DATA SUPPLIED below:

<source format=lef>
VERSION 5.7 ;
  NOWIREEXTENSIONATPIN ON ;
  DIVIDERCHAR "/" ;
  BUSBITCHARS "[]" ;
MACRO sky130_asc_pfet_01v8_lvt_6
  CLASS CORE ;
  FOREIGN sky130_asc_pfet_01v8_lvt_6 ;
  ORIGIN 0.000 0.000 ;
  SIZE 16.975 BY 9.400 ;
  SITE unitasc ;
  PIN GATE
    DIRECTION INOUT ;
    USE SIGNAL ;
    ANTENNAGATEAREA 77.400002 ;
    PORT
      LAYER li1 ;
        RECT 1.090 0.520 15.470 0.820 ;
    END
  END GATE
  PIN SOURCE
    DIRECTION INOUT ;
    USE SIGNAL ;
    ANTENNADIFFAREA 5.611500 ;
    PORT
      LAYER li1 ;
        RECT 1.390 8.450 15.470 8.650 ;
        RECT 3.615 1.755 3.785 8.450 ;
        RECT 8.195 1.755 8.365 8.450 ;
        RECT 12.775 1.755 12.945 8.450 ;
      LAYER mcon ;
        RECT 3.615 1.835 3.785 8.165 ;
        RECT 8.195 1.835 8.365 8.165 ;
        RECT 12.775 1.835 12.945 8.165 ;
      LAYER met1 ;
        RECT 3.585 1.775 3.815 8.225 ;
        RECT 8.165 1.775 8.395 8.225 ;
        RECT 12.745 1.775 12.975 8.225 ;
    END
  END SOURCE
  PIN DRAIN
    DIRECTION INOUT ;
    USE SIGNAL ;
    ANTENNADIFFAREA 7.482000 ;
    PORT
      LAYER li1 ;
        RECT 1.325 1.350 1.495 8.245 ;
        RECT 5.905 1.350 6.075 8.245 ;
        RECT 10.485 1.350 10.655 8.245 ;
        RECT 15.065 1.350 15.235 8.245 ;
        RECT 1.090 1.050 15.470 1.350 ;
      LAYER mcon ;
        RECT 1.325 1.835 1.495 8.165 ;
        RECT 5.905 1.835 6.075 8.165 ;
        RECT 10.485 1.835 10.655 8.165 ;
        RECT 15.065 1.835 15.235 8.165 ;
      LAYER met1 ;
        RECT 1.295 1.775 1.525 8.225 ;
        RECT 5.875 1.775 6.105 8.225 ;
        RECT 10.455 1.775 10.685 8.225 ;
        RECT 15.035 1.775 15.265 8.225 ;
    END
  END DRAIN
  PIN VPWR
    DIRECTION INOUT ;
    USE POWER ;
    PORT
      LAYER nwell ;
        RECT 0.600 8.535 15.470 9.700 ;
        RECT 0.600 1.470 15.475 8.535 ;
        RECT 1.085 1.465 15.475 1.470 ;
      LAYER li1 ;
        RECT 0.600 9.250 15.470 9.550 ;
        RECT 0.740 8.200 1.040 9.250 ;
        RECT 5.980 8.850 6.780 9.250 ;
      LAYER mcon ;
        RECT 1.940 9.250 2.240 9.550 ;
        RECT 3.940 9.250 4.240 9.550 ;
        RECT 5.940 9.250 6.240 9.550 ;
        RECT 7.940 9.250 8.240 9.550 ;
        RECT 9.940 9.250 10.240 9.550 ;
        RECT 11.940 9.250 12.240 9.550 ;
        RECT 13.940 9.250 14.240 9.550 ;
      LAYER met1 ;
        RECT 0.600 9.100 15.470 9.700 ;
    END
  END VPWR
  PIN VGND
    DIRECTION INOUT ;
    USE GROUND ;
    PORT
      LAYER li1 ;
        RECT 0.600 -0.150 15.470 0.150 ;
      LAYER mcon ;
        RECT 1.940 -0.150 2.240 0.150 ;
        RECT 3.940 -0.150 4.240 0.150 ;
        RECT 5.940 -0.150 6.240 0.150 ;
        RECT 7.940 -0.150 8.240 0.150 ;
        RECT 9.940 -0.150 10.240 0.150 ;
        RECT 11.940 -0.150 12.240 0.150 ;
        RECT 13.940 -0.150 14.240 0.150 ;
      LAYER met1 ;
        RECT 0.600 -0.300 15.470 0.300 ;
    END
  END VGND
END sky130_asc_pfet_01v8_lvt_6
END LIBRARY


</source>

End of DATA SUPPLIED.
DATA SUPPLIED below:

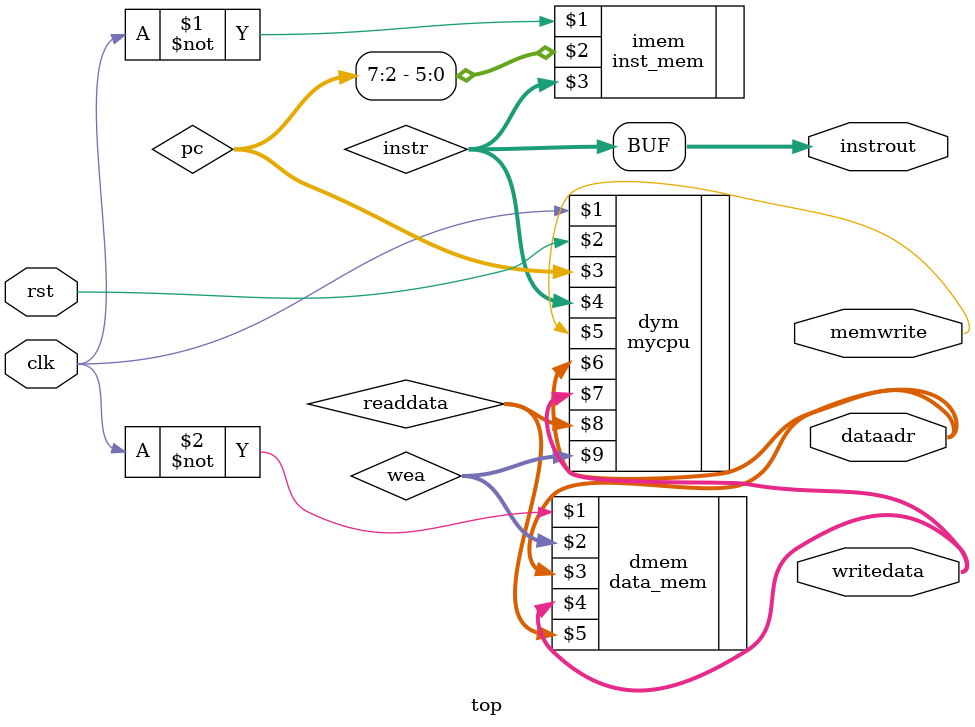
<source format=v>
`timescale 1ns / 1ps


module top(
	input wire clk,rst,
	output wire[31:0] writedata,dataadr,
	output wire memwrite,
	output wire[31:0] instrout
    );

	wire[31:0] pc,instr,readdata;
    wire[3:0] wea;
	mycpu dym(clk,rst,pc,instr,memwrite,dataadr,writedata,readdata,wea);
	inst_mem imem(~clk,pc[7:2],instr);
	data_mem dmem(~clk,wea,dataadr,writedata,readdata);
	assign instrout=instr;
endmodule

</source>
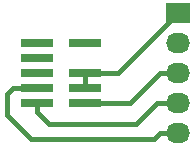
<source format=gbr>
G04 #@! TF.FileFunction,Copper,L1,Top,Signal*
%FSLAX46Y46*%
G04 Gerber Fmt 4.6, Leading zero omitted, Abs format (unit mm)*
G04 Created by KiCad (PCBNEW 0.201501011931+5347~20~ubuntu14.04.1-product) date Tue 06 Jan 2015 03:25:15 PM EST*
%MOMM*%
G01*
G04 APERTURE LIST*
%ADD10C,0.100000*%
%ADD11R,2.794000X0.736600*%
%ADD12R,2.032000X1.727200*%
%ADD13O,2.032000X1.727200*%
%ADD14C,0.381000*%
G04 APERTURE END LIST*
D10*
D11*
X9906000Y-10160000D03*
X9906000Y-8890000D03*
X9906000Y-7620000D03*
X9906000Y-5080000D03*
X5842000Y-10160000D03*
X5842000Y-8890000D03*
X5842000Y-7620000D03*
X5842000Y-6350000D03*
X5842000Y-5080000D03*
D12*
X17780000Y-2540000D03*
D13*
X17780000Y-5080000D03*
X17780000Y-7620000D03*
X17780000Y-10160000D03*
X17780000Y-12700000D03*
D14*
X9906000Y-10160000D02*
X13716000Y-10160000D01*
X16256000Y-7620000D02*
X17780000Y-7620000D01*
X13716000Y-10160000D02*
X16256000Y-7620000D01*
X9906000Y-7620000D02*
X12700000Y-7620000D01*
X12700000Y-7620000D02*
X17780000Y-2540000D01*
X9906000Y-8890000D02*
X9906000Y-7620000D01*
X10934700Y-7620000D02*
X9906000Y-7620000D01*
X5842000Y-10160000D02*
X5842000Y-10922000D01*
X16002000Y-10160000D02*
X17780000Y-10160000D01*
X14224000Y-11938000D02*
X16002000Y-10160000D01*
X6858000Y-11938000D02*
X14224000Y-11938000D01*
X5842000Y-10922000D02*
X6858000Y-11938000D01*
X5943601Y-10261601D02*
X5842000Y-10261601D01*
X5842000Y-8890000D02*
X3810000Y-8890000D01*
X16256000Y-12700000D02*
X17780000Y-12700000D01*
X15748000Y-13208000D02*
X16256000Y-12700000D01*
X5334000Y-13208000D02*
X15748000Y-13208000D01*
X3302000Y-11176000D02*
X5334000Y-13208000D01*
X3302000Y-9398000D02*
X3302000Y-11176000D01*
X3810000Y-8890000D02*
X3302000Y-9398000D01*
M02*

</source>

End of DATA SUPPLIED.
DATA SUPPLIED below:

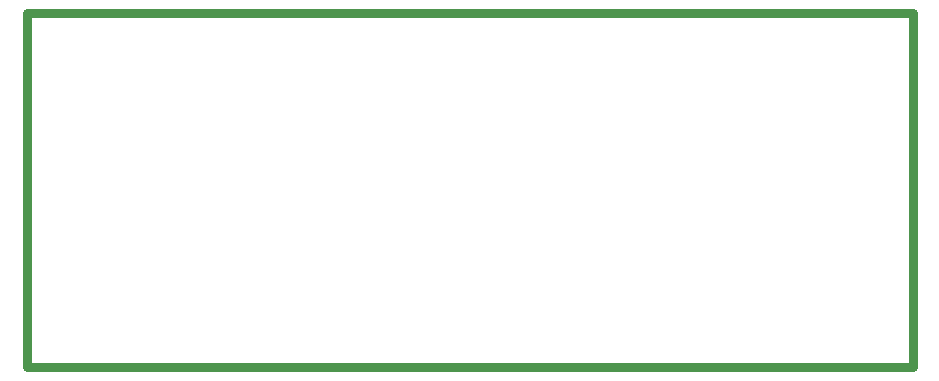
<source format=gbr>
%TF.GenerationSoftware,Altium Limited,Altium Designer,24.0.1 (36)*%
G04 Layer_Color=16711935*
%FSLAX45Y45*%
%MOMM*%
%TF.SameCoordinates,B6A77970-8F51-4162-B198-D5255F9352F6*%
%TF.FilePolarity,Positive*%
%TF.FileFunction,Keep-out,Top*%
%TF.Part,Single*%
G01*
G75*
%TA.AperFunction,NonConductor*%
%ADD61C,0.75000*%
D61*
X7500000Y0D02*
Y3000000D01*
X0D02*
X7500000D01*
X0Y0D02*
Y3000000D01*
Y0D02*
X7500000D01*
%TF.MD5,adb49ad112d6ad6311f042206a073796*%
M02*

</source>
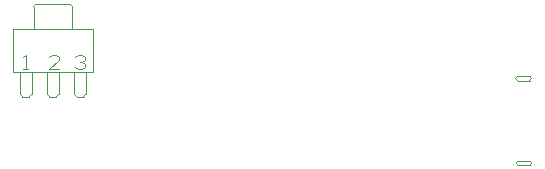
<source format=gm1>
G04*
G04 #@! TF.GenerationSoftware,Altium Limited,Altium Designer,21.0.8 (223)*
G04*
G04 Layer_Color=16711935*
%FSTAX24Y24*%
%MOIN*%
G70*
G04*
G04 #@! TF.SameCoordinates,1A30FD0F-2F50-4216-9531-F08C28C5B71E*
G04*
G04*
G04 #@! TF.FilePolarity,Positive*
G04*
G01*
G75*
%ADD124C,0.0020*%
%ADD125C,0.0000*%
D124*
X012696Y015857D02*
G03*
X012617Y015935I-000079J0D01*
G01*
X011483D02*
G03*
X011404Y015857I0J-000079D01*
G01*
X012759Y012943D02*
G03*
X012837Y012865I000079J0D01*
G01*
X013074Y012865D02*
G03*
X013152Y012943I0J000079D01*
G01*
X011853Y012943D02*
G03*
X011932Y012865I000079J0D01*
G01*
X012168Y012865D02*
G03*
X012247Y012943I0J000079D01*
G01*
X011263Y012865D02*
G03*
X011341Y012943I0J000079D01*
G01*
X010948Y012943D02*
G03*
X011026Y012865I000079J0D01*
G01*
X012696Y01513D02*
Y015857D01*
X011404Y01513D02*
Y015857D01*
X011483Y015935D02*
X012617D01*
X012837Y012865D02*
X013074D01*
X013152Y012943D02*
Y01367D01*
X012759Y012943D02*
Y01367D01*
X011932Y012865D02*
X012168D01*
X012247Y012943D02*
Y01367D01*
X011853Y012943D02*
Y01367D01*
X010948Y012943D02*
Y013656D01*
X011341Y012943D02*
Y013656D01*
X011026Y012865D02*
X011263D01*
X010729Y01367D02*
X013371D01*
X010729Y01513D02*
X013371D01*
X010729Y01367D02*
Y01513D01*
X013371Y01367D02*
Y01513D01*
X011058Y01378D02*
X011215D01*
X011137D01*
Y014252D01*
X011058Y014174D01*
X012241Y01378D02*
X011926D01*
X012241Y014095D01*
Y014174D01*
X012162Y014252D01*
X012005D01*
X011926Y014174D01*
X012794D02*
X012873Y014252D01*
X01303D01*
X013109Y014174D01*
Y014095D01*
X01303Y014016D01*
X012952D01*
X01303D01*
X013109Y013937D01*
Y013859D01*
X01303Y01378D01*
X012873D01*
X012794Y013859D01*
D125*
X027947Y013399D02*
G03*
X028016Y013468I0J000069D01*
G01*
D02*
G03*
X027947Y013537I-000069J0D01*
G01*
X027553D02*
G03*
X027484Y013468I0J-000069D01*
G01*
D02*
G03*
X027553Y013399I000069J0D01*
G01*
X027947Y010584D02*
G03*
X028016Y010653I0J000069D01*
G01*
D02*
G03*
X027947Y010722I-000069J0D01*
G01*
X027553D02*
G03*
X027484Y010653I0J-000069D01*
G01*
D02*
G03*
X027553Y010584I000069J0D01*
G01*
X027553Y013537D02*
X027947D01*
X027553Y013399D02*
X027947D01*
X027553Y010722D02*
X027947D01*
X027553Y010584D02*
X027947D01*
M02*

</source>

End of DATA SUPPLIED.

- EXERCISE -
The entries above hold the needed span. Transcribe exactly the lines from the one with "X013152Y012943I0J000079D01*" to the one with "X013109Y014174D01*", both included.

- TASK ANSWER -
X013152Y012943I0J000079D01*
G01*
X011853Y012943D02*
G03*
X011932Y012865I000079J0D01*
G01*
X012168Y012865D02*
G03*
X012247Y012943I0J000079D01*
G01*
X011263Y012865D02*
G03*
X011341Y012943I0J000079D01*
G01*
X010948Y012943D02*
G03*
X011026Y012865I000079J0D01*
G01*
X012696Y01513D02*
Y015857D01*
X011404Y01513D02*
Y015857D01*
X011483Y015935D02*
X012617D01*
X012837Y012865D02*
X013074D01*
X013152Y012943D02*
Y01367D01*
X012759Y012943D02*
Y01367D01*
X011932Y012865D02*
X012168D01*
X012247Y012943D02*
Y01367D01*
X011853Y012943D02*
Y01367D01*
X010948Y012943D02*
Y013656D01*
X011341Y012943D02*
Y013656D01*
X011026Y012865D02*
X011263D01*
X010729Y01367D02*
X013371D01*
X010729Y01513D02*
X013371D01*
X010729Y01367D02*
Y01513D01*
X013371Y01367D02*
Y01513D01*
X011058Y01378D02*
X011215D01*
X011137D01*
Y014252D01*
X011058Y014174D01*
X012241Y01378D02*
X011926D01*
X012241Y014095D01*
Y014174D01*
X012162Y014252D01*
X012005D01*
X011926Y014174D01*
X012794D02*
X012873Y014252D01*
X01303D01*
X013109Y014174D01*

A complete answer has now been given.